Sehingga, dari pengertian yang dijabarkan Albert dalam konteks perkara pembunuhan berencana Brigadir J. Bharad E seraya dihadapkan dua konflik soal perbuatan pidana yang seharusnya dihindari namun satu sisi perintah itu datang atas asas jabatan atasan yang harus ditaati.
Sebagai informasi, Pasal 51 KUHP Ayat 1, Barangsiapa melakukan perbuatan untuk melaksanakan perintah jabatan yang diberikan oleh penguasa yang berwenang, tidak dipidana.
Pasal 51 KUHP Ayat 2, Perintah jabatan tanpa wewenang, tidak menyebabkan hapusnya pidana, kecuali jika yang diperintah mengira dengan itikad baik bahwa perintah diberikan dengan wewenang dan pelaksanaannya termasuk dalam lingkungan pekerjaannya.
Dakwaan Pembunuhan Berencana
Dalam perkara ini Jaksa Penuntut Umum (JPU) telah mendakwa total lima tersangka yakni, Ferdy Sambo, Putri Candrawathi, Richard Eliezer alias Bharada E, Ricky Rizal alias Bripka RR, dan Kuat Maruf.
Mereka didakwa turut secara bersama-sama terlibat dengan perkara pembunuhan berencana bersama-sama untuk merencanakan penembakan pada 8 Juli 2022 di rumah dinas Komplek Polri Duren Tiga No. 46, Jakarta Selatan.

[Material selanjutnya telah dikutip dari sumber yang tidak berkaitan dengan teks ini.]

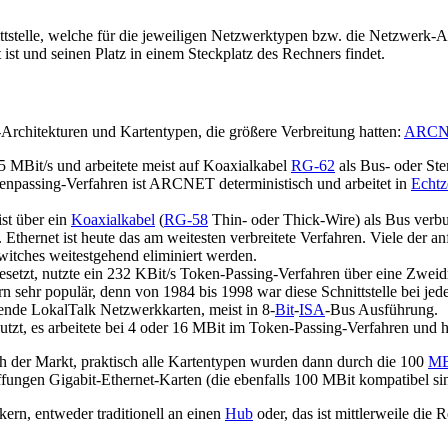
tstelle, welche für die jeweiligen Netzwerktypen bzw. die Netzwerk-Arc
 ist und seinen Platz in einem Steckplatz des Rechners findet.
Architekturen und Kartentypen, die größere Verbreitung hatten:
ARCN
5 MBit/s und arbeitete meist auf Koaxialkabel
RG-62
als Bus- oder Ste
okenpassing-Verfahren ist ARCNET deterministisch und arbeitet in
Echtz
st über ein
Koaxialkabel
(
RG-58
Thin- oder Thick-Wire) als Bus verbu
 Ethernet ist heute das am weitesten verbreitete Verfahren. Viele der a
tches weitestgehend eliminiert werden.
esetzt, nutzte ein 232 KBit/s Token-Passing-Verfahren über eine Zwei
rn sehr populär, denn von 1984 bis 1998 war diese Schnittstelle bei je
ende LokalTalk Netzwerkkarten, meist in 8-
Bit
-
ISA
-Bus Ausführung.
, es arbeitete bei 4 oder 16 MBit im Token-Passing-Verfahren und ha
ich der Markt, praktisch alle Kartentypen wurden dann durch die 100
MB
affungen Gigabit-Ethernet-Karten (die ebenfalls 100 MBit kompatibel s
kern, entweder traditionell an einen
Hub
oder, das ist mittlerweile die 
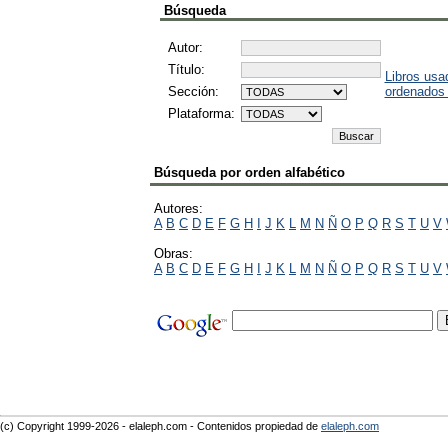
Búsqueda
Autor:
Título:
Libros usa
Sección:
ordenados
Plataforma:
Búsqueda por orden alfabético
Autores:
A
B
C
D
E
F
G
H
I
J
K
L
M
N
Ñ
O
P
Q
R
S
T
U
V
Obras:
A
B
C
D
E
F
G
H
I
J
K
L
M
N
Ñ
O
P
Q
R
S
T
U
V
(c) Copyright 1999-2026 - elaleph.com - Contenidos propiedad de
elaleph.com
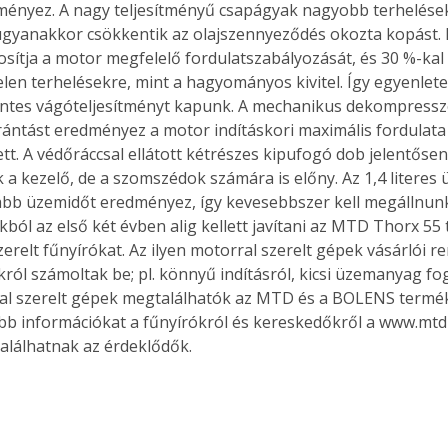
ényez. A nagy teljesítményű csapágyak nagyobb terhelések
 ugyanakkor csökkentik az olajszennyeződés okozta kopást.
tosítja a motor megfelelő fordulatszabályozását, és 30 %-ka
telen terhelésekre, mint a hagyományos kivitel. Így egyenlet
Együtt jobban megéri!
tes vágóteljesítményt kapunk. A mechanikus dekompresszo
Bővebb információ itt!
ántást eredményez a motor indításkori maximális fordulata 
k az
Együtt jobban megéri! A
tt. A védőráccsal ellátott kétrészes kipufogó dob jelentősen 
mester
könyvek tetszőleges
 a kezelő, de a szomszédok számára is előny. Az 1,4 literes
er Old
párosítással kedvezményes
bb üzemidőt eredményez, így kevesebbszer kell megállnunk 
áron, 0 Ft postaköltséggel
kból az első két évben alig kellett javítani az MTD Thorx 55 
ptapir új,
megrendelhetők!
és egyedi
erelt fűnyírókat. Az ilyen motorral szerelt gépek vásárlói r
tt
król számoltak be; pl. könnyű indításról, kicsi üzemanyag fog
lvasására
l szerelt gépek megtalálhatók az MTD és a BOLENS termék
elefonon
bb információkat a fűnyírókról és kereskedőkről a www.mt
nyelmesen
alálhatnak az érdeklődők.
ben vagy
t is
. Bárhol,
ön élve
ashatók az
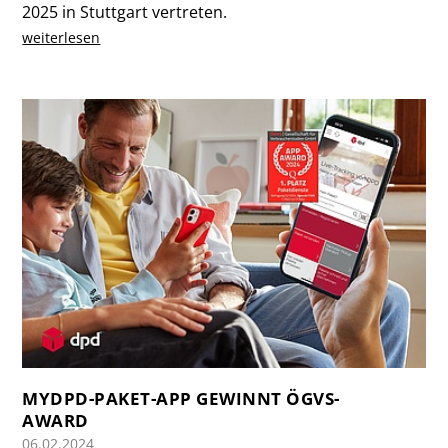
2025 in Stuttgart vertreten.
weiterlesen
MYDPD-PAKET-APP GEWINNT ÖGVS-
AWARD
06.02.2024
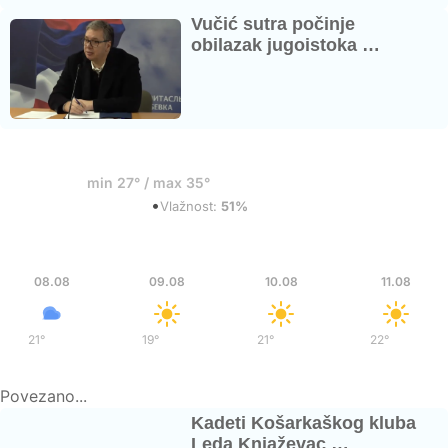
Vučić sutra počinje
obilazak jugoistoka …
36°
min 27° / max 35°
•
Razbacani oblaci
Vlažnost:
51%
Sub
Ned
Pon
Uto
08.08
09.08
10.08
11.08
21°
/
37°
19°
/
36°
21°
/
38°
22°
/
39°
Povezano...
Kadeti Košarkaškog kluba
Leda Knjaževac …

"Mereka yang melakukan, yang menyuruh melakukan, dan turut serta melakukan perbuatan, dengan sengaja dan dengan rencana terlebih dahulu merampas nyawa orang lain," ujar jaksa saat dalam surat dakwaan.

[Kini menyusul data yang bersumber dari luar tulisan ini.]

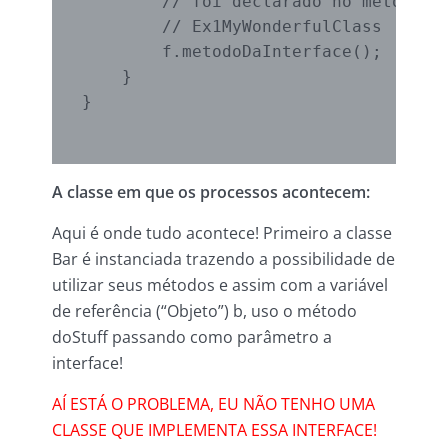
        // foi declarado no método

        // Ex1MyWonderfulClass

        f.metodoDaInterface();

    }

}

A classe em que os processos acontecem:
Aqui é onde tudo acontece! Primeiro a classe
Bar é instanciada trazendo a possibilidade de
utilizar seus métodos e assim com a variável
de referência (“Objeto”) b, uso o método
doStuff passando como parâmetro a
interface!
AÍ ESTÁ O PROBLEMA, EU NÃO TENHO UMA
CLASSE QUE IMPLEMENTA ESSA
INTERFACE!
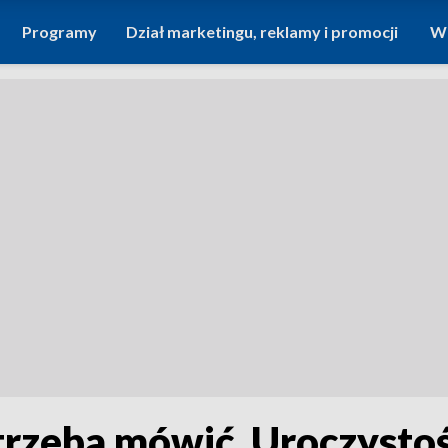
Programy
Dział marketingu, reklamy i promocji
Wi
trzeba mówić. Uroczystośc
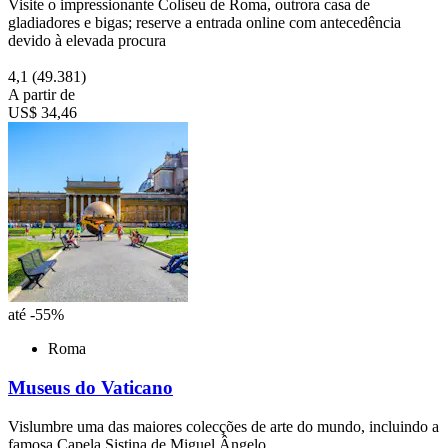
Visite o impressionante Coliseu de Roma, outrora casa de
gladiadores e bigas; reserve a entrada online com antecedência
devido à elevada procura
4,1
(49.381)
A partir de
US$ 34,46
até -55%
Roma
Museus do Vaticano
Vislumbre uma das maiores colecções de arte do mundo, incluindo a
famosa Capela Sistina de Miguel Ângelo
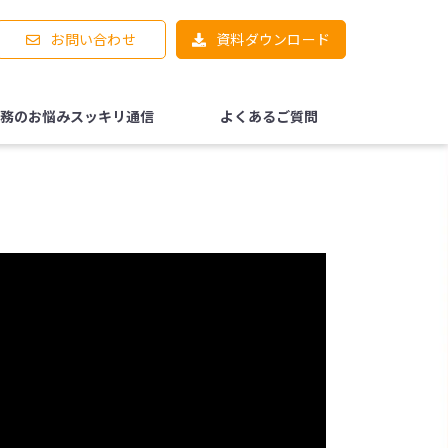
お問い合わせ
資料ダウンロード
務のお悩みスッキリ通信
よくあるご質問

Atas perbuatannya, kelima terdakwa didakwa sebagaimana terancam Pasal 340 subsider Pasal 338 KUHP juncto Pasal 55 KUHP yang menjerat dengan hukuman maksimal mencapai hukuman mati.
Sedangkan hanya terdakwa Ferdy Sambo yang turut didakwa secara kumulatif atas perkara dugaan obstruction of justice (OOJ) untuk menghilangkan jejak pembunuhan berencana.
Atas hal tersebut, mereka didakwa melanggar Pasal 49 juncto Pasal 33 dan/atau Pasal 48 ayat (1) juncto Pasal 32 ayat (1) UU ITE Nomor 19 Tahun 2016 dan/atau Pasal 221 ayat (1) ke 2 dan 233 KUHP juncto Pasal 55 KUHP dan/atau Pasal 56 KUHP.
"Timbul niat untuk menutupi fakta kejadian sebenarnya dan berupaya untuk mengaburkan tindak pidana yang telah terjadi," sebut Jaksa.